I am very grateful to the noble Earl for his detailed comments on the amendments. I would like to start with a few comments on the amendment tabled by the noble Baroness, Lady Bennett. She mentioned that devolution deals were often done in smoke-filled rooms. I do not think that would have been the case in Manchester because they seem to have cracked the smoking cessation issue in Manchester, which is good to hear. But it is true that there has been an impression that these deals were cooked up behind closed doors. There has not always been a degree of consultation, which is why we have had such a significant discussion this afternoon around what consultation should take place on the setting up of a CCA, the dissolution of one or any boundary changes. The examples that the noble Baroness, Lady Bennett, gave on the effectiveness of public consultation and referendums in both Sheffield and Bristol illustrate that these things can be done very effectively, if adequate information is provided for the public to have a debate and discussion before they vote.
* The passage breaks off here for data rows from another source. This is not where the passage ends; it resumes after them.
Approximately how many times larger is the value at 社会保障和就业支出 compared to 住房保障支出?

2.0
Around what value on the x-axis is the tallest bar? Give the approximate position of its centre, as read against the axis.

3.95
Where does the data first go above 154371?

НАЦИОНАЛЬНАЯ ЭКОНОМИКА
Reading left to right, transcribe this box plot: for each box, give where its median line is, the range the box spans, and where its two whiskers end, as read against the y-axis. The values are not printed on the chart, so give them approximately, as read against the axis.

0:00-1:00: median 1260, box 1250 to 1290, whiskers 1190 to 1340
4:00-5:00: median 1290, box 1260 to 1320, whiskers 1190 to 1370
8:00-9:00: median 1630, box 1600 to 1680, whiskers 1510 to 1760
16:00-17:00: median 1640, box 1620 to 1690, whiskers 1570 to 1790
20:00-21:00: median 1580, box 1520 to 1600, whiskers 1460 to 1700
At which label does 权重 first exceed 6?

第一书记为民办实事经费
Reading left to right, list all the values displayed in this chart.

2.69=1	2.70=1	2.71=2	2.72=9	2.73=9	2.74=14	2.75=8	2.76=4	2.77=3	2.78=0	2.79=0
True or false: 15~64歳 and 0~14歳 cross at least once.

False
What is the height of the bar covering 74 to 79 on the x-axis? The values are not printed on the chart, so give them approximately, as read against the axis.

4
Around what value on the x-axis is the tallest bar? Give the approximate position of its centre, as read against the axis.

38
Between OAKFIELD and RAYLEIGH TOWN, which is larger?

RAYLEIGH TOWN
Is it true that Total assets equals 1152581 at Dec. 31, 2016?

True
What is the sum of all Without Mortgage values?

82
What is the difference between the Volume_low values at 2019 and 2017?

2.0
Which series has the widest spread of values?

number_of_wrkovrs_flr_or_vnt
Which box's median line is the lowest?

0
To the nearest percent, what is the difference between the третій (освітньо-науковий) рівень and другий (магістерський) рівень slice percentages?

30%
The noble Lord, Lord Shipley, raised the opportunity for the Government to issue a statement on consultation, being clear about what the parameters need to be, what the Government’s powers are and what local people can expect to have a say on. That is a vital point.
We also had a lot of discussion under this group of amendments and the previous group on travel-to-work areas. The noble Lord, Lord Shipley, asked whether each CCA is going to have a single economic hub. I do not think that question has been answered yet. We may have multiple hubs in county areas. I will use a local example, as it is the one I know best. In Hertfordshire there are multiple hubs. There are even two very distinct economic clusters: one in the pharmaceutical industry, which is thriving and doing extremely well in things like cell and gene therapy, and one in the creative industries. They are very distinct and different economic hubs within one area. We need to think about how that works in counties where there is not just a simple, single economic hub.
On Amendment 63, the noble Lord, Lord Shipley, talked about how previously on this Bill the Government have been clear more than one public authority may be included in the CCA. Non-constituent members have been talked about a lot. If there is more than one public authority in an area—for example, a local enterprise partnership, the National Health Service or a PCC—it can be very confusing when they do not have coterminous boundaries about who is responsible for delivering within that CCA. It is important that we get further clarification on that as the Bill develops and goes forward.
My noble friend Lady Hayman spoke about standards of consultation and the fact that the consultation should be publicly available. Added to our other discussions on consultation, these are important points. I am grateful to the noble Earl for saying that he would come back to us on that strange subsection in Clause 46 that talks about the Secretary of State having the power to say that they do not think that any further consultation is necessary. That will require further clarification.